Rosio Pavoris

Last time, I talked about the difference between symmetric and asymmetric ciphers, and said the symmetric ones were further divided into block and stream ciphers. I’ll say a little about what that means, without getting too deeply into it, since it’s not really that important.

Well, I say symmetric, but I can’t think of a conceptual reason asymmetric ciphers also couldn’t be divided into those two classes. In practice, though, I don’t know of a single asymmetric cipher that isn’t basically a block cipher.

Block Ciphers

Most modern ciphers are block ciphers. They take the text as a whole, divide it into blocks (if necessary; sometimes the entire text is a single block), and encrypt those blocks. Most modern ciphers also use those encrypted blocks to encrypt the other blocks and things, in a type of cascade effect, though this is by no means necessary.
The important part is that they require the entire text before they can start encrypting.

Probably all of the symmetric ciphers you’ve heard of are block ciphers. DES is one that uses 64-bit blocks. So is Blowfish. AES, Twofish, and Serpent use 128-bit blocks.

Stream Ciphers

Stream ciphers, on the other hand, treat their input as a data stream (hence the name) and encrypt it on the fly, as it were. They don’t need entire blocks, and certainly don’t need the entire set of data before they can start encrypting, which has a lot of advantages, but also some disadvantages.
To understand how they generally work, we need some background on how computers generate random numbers.

The simplest type of (software) random number generator isn’t actually “random” at all. It’s a function that takes a starting number (the seed), and subjects it to a series of mathematical functions to obtain a result, which is the output. When the function is called again, it will use this output as the seed and repeat the process, obtaining another function.
Typically, the original seed is some representation of the system time in microseconds, ensuring that the output is sufficiently unpredictable.

This is the earliest type of pseudo-random number generator still commonly in use¹, and a stream cipher is conceptually just that. The output of the pseudo-random number generator is used to encrypt bits or bytes of the stream (depending on the cipher), for instance through a simple XOR operation.
The cipher key is the RNG’s seed, as using the same key again will produce the exact same sequence of numbers.

There are obvious uses for stream ciphers. One is encryption of telephone conversations, where block ciphers couldn’t possibly be used. Secure wireless internet is another example.

There are also disadvantages, though. One is that stream ciphers are perceived to be less secure, since cascade effects will necessarily be more subtle, and can only work in the forward direction (you can use byte 1 to XOR byte 2 and byte 2 to XOR byte 3, for example, but you can’t work backwards, which many block ciphers do do).
If the output of the random number generator function is sufficiently random, this wouldn’t be an issue (and brute-forcing would essentially be the only way to crack it, and only if you knew what kind of message to expect and there’s a limited key length, as the key is basically used to generate a giant one-time pad; if the function can take a key of any length, it would be uncrackable), but designing a good PRNG is, of course, quite challenging.

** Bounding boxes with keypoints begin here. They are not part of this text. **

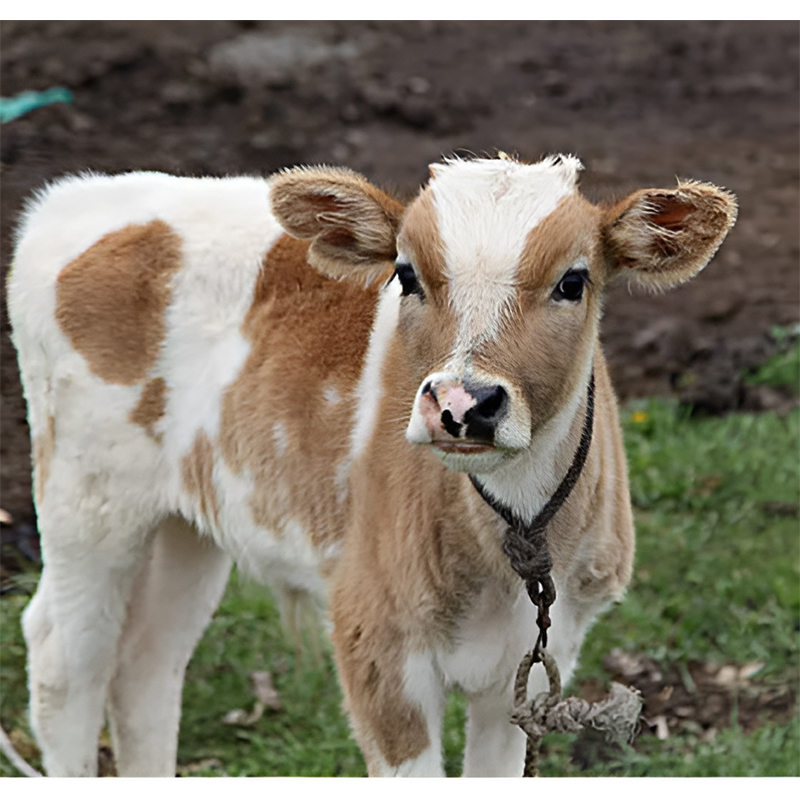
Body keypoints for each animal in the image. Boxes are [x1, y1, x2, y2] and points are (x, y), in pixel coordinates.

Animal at [7, 154, 737, 777]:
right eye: (406, 274)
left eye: (573, 281)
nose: (463, 403)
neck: (513, 536)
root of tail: (80, 196)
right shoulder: (376, 640)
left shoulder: (533, 663)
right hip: (88, 495)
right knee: (63, 661)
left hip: (186, 520)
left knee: (145, 665)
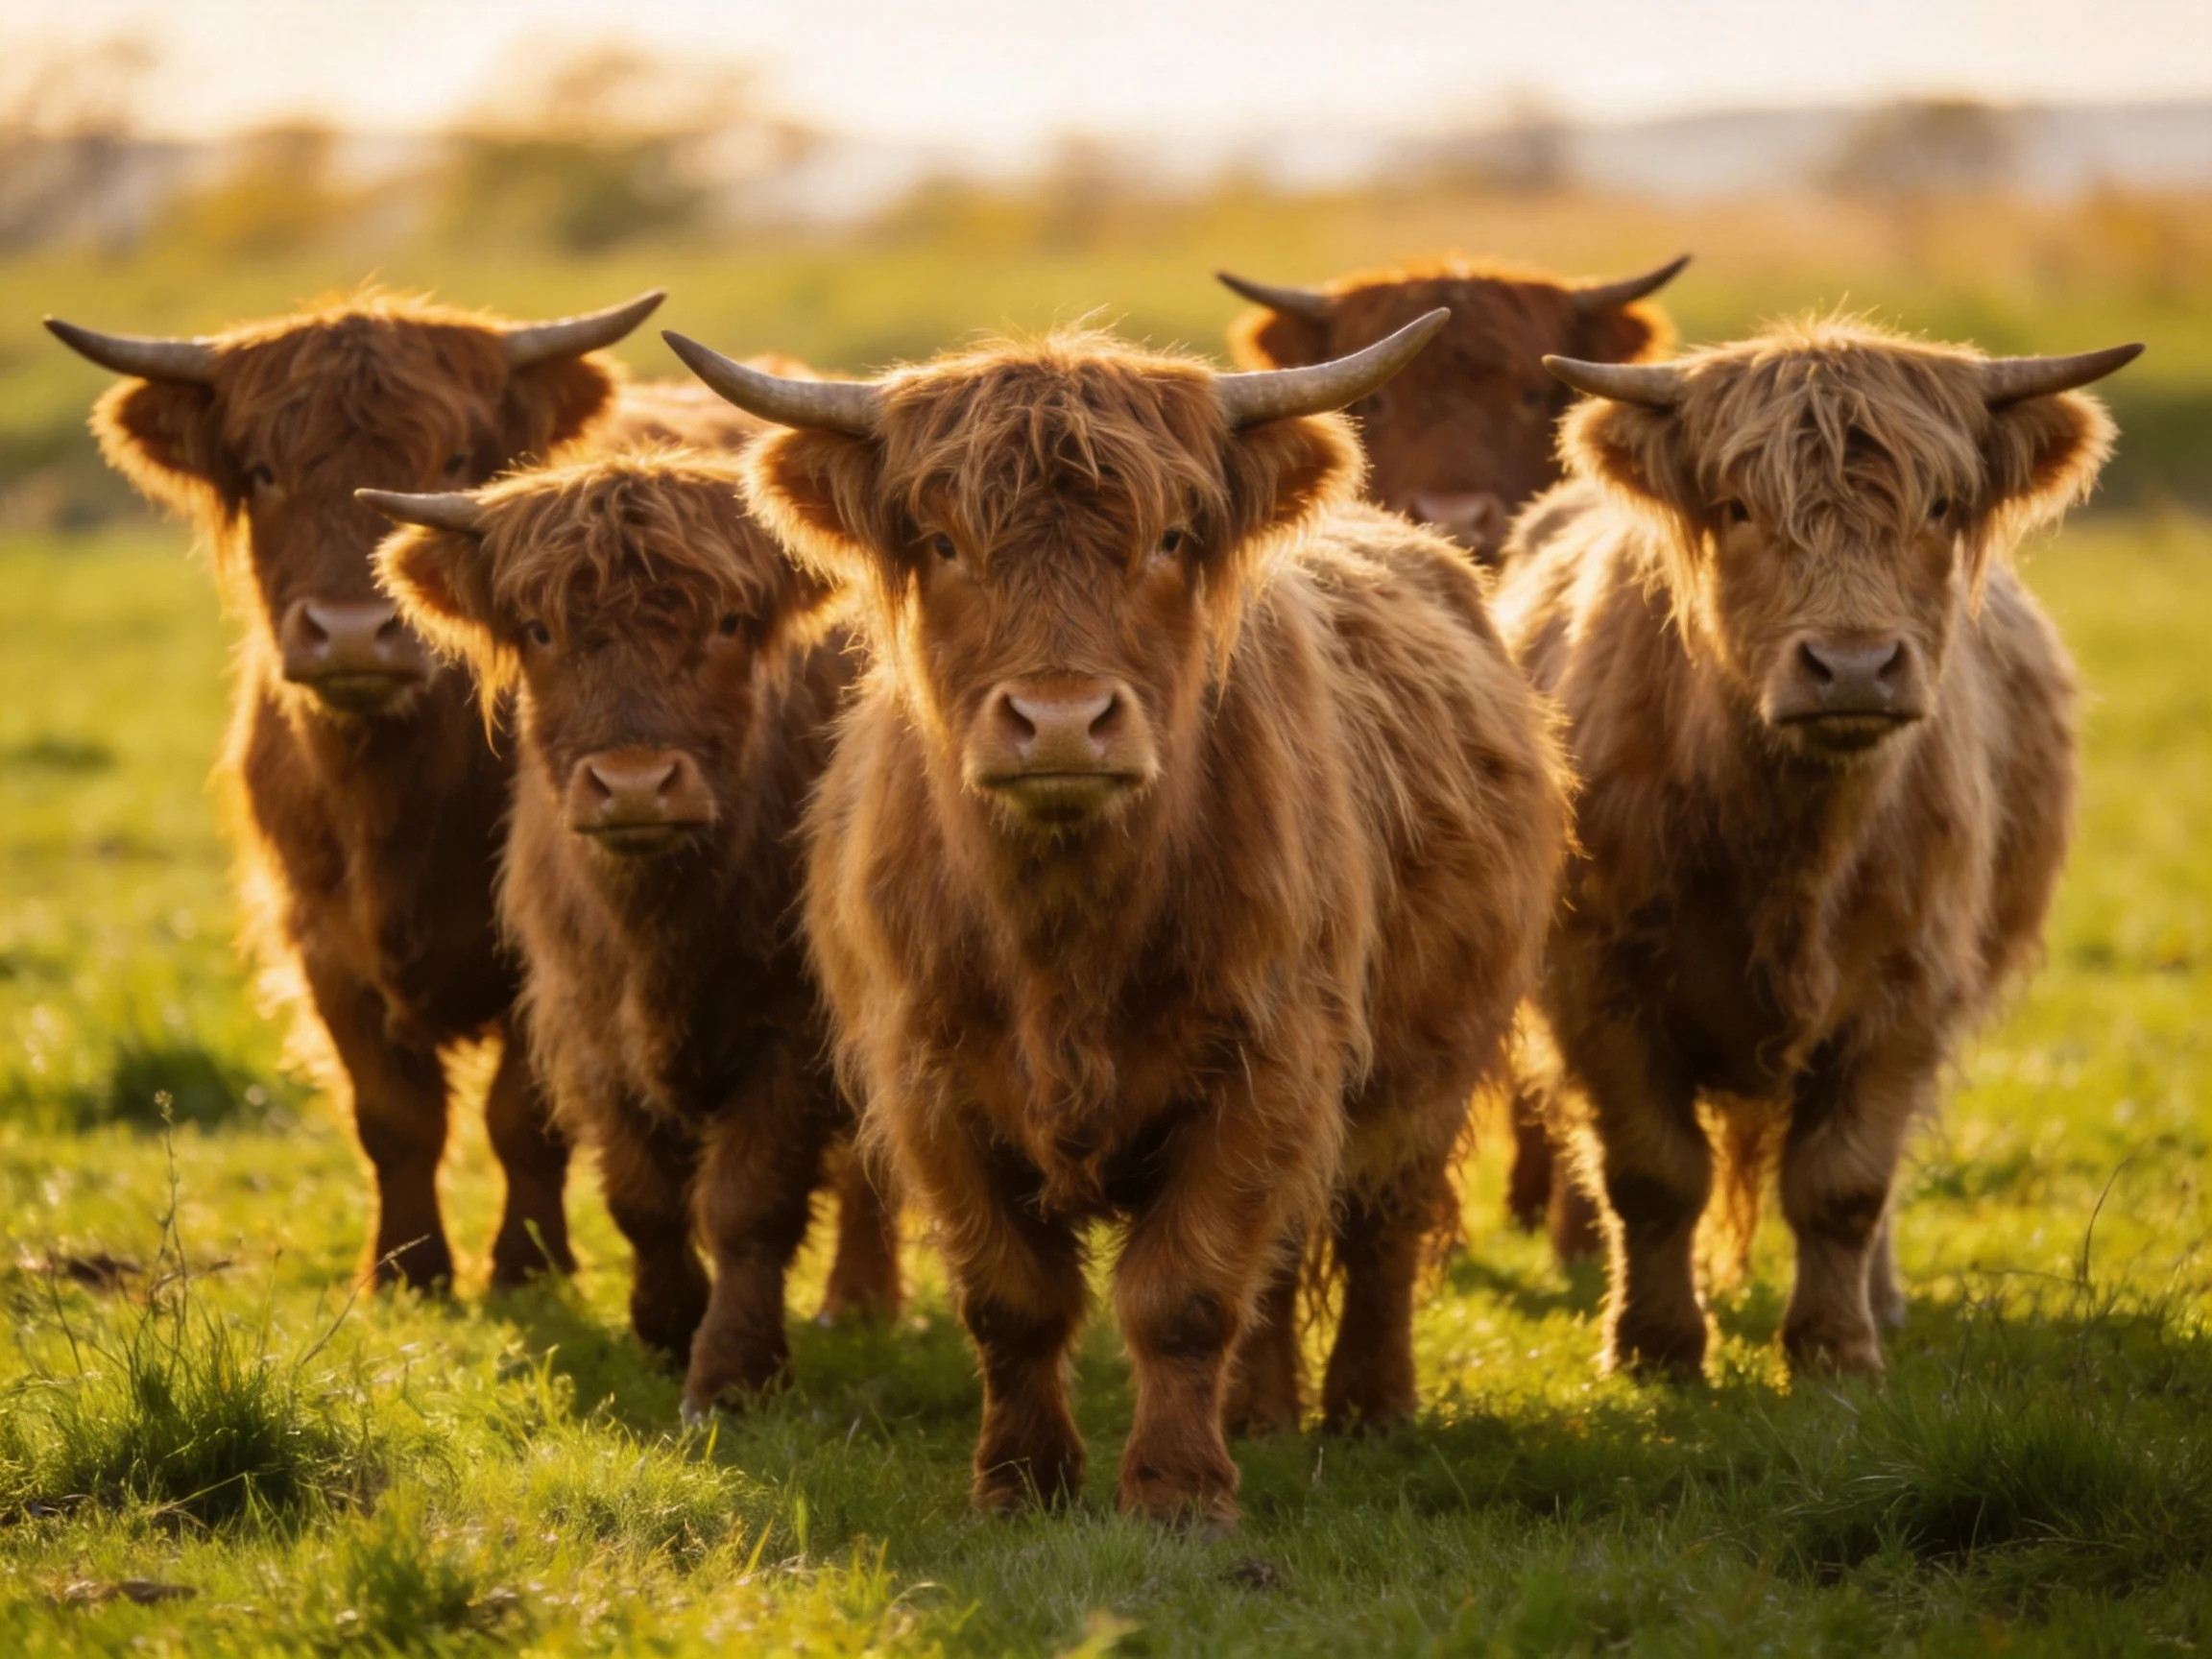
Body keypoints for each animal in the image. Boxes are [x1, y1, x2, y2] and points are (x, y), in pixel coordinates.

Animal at [47, 289, 664, 1291]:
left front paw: (527, 1263)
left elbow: (522, 1116)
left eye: (454, 460)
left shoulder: (548, 945)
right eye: (263, 472)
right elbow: (393, 1116)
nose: (350, 634)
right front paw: (408, 1267)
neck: (396, 800)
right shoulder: (320, 939)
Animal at [363, 453, 899, 1416]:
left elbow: (750, 1202)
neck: (660, 925)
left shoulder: (793, 1032)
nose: (636, 785)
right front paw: (665, 1325)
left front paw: (732, 1371)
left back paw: (860, 1299)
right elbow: (642, 1197)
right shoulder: (587, 1023)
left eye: (729, 623)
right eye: (540, 630)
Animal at [663, 314, 1569, 1528]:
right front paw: (1021, 1483)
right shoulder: (930, 1082)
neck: (1065, 943)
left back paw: (1370, 1412)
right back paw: (1262, 1414)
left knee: (1378, 1229)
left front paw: (1179, 1496)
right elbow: (1014, 1298)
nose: (1059, 720)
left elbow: (1184, 1293)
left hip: (1425, 1069)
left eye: (1172, 537)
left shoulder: (1270, 1066)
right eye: (943, 541)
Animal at [1491, 315, 2138, 1381]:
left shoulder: (1906, 990)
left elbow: (1845, 1184)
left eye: (1940, 505)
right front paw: (1655, 1348)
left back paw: (1883, 1303)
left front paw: (1837, 1351)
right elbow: (1652, 1176)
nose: (1853, 666)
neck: (1789, 846)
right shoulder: (1601, 986)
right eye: (1739, 507)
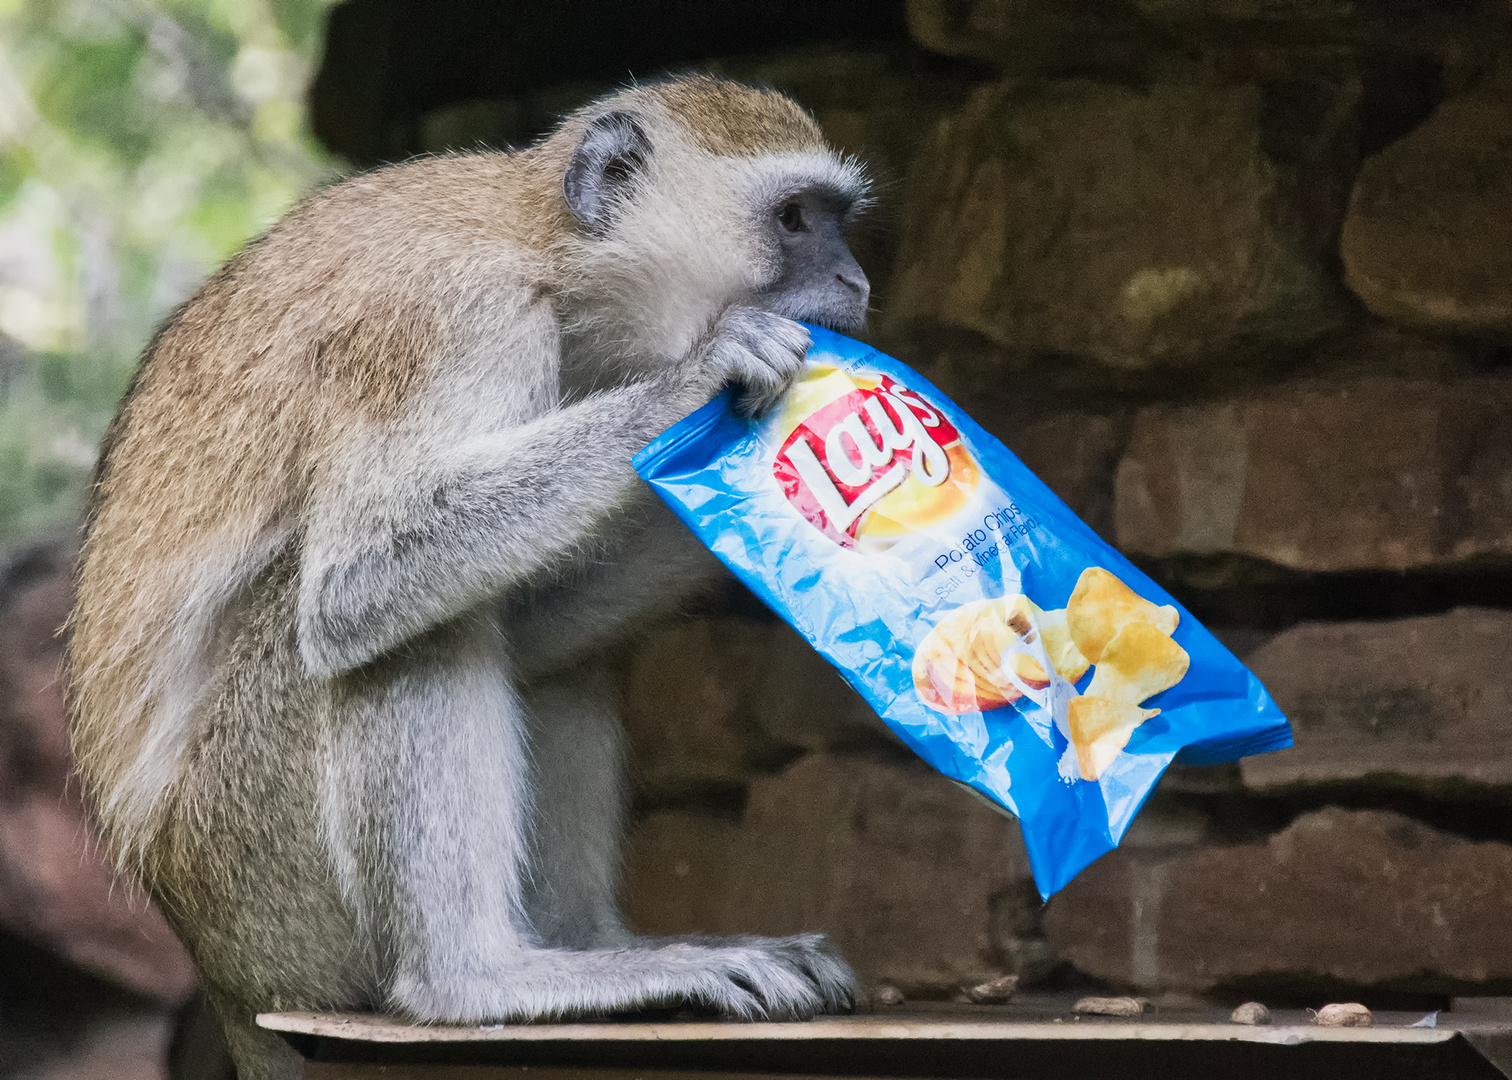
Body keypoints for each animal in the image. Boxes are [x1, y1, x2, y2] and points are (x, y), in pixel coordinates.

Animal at [71, 77, 876, 1076]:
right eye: (796, 219)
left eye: (838, 220)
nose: (858, 284)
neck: (549, 254)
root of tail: (219, 973)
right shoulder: (448, 322)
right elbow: (355, 582)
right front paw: (694, 384)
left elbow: (521, 622)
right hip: (264, 888)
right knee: (406, 631)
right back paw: (477, 981)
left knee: (539, 654)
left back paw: (596, 948)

Though stream ciphers are conceptually easy to understand, potentially very secure, and very useful, I’m ashamed to admit I couldn’t name a single one off the top of my head, and I have no idea why this is the case. I’d like to think that this is because most of them are proprietary algorithms developed by shitty cell phone companies, but probably I just suck.
You could say simple things like Caesar substitution and Vigenère ciphers are stream ciphers, I guess, since they can be applied to streams, but I’d say they don’t really fit neatly into either category.
Go go gadget Wikipedia.

¹ There are other kinds. If you use the Lunix, /dev/random and /dev/urandom both rely on entropy in the system to generate random numbers of a higher quality, and there is specialised hardware that will, for example, generate random numbers based on thermal noise. Neither of these are suited to stream ciphers, though, as the sequences of numbers they generate aren’t (supposed to be) reproducible.